● **TASK TO CARRY OUT**: Determine the number of lines in the data that contain "Sort". Answer with that number only.

● **DATA PROVIDED**:
───
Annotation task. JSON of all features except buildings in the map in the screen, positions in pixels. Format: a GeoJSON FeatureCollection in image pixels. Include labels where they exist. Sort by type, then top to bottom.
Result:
───
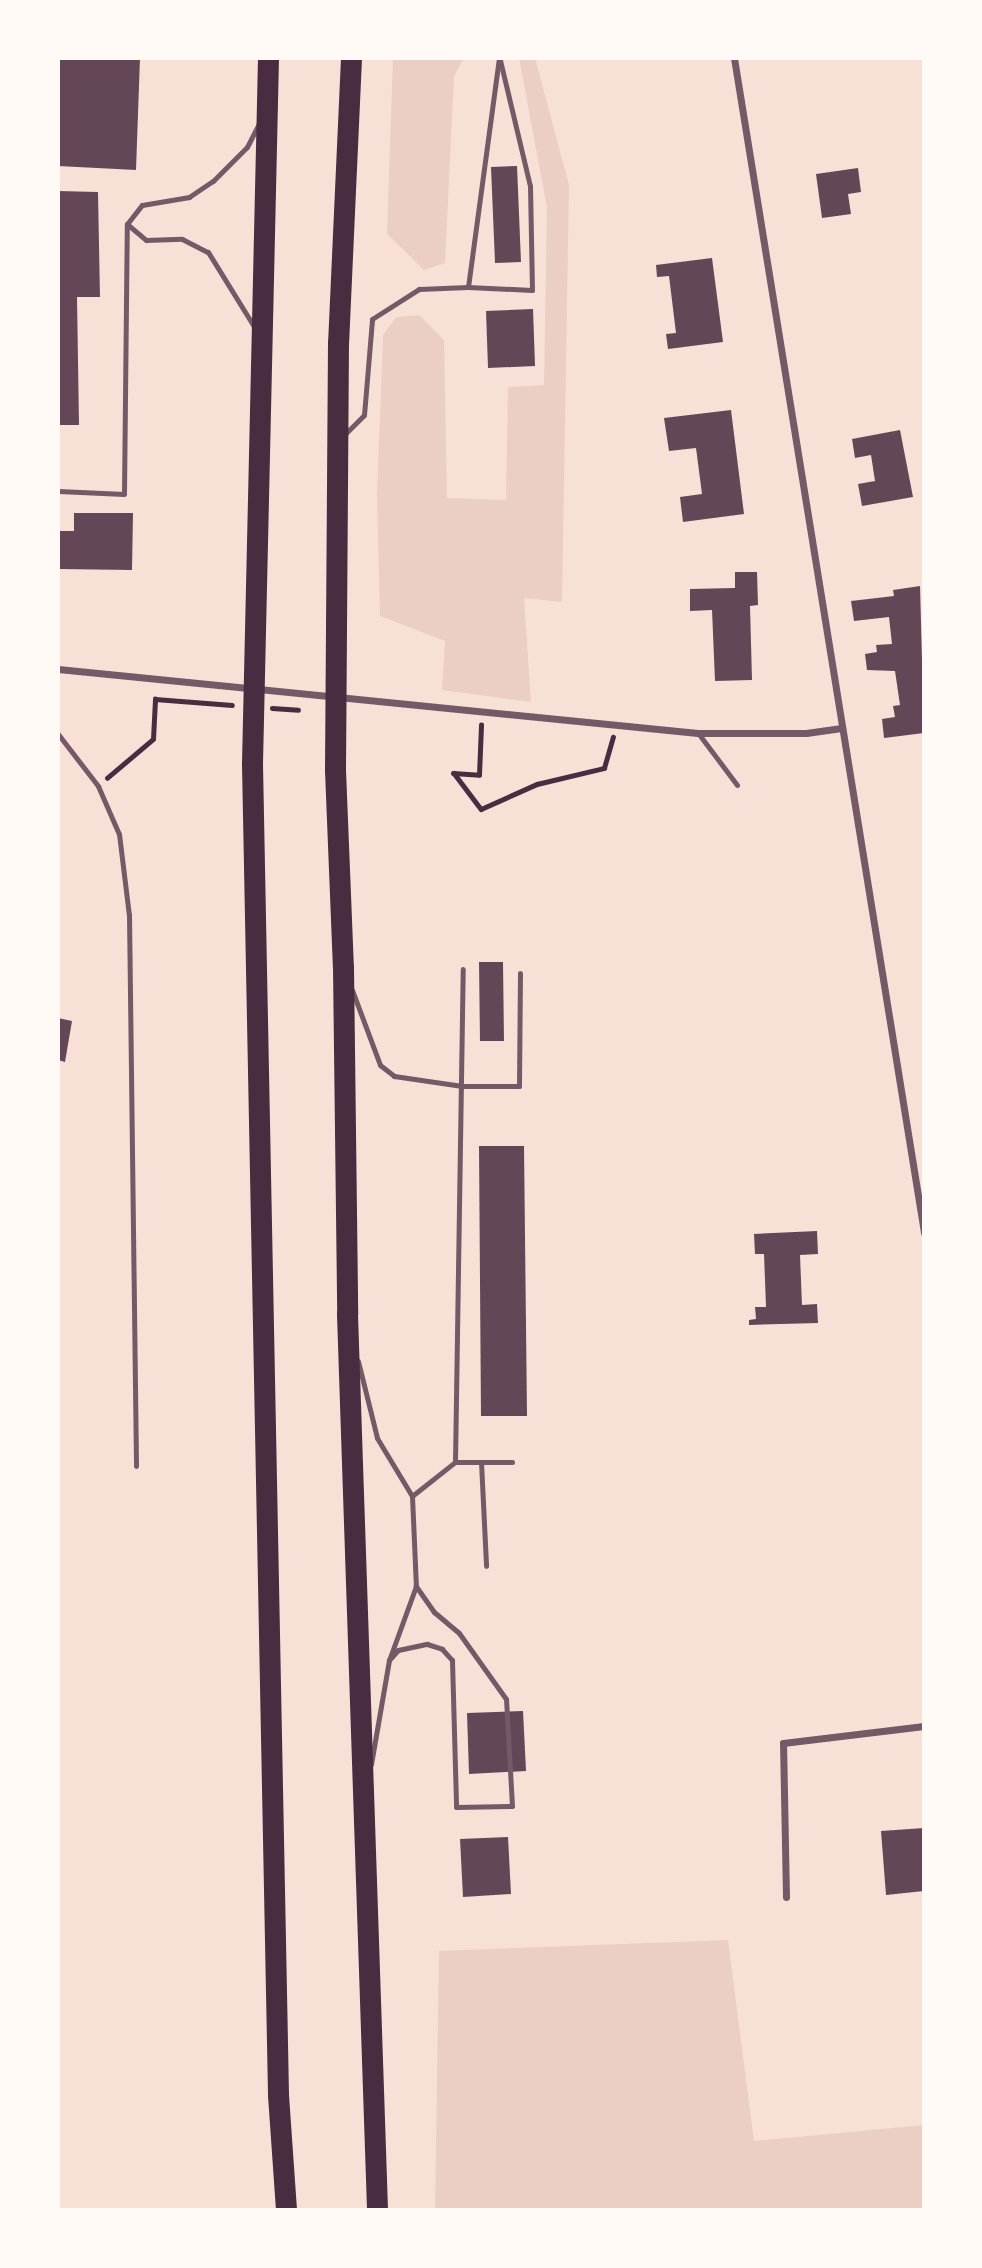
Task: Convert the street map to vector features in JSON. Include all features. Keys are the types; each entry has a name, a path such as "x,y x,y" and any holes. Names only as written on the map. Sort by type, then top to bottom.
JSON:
───
● **RESULT OF THIS EXERCISE**: 2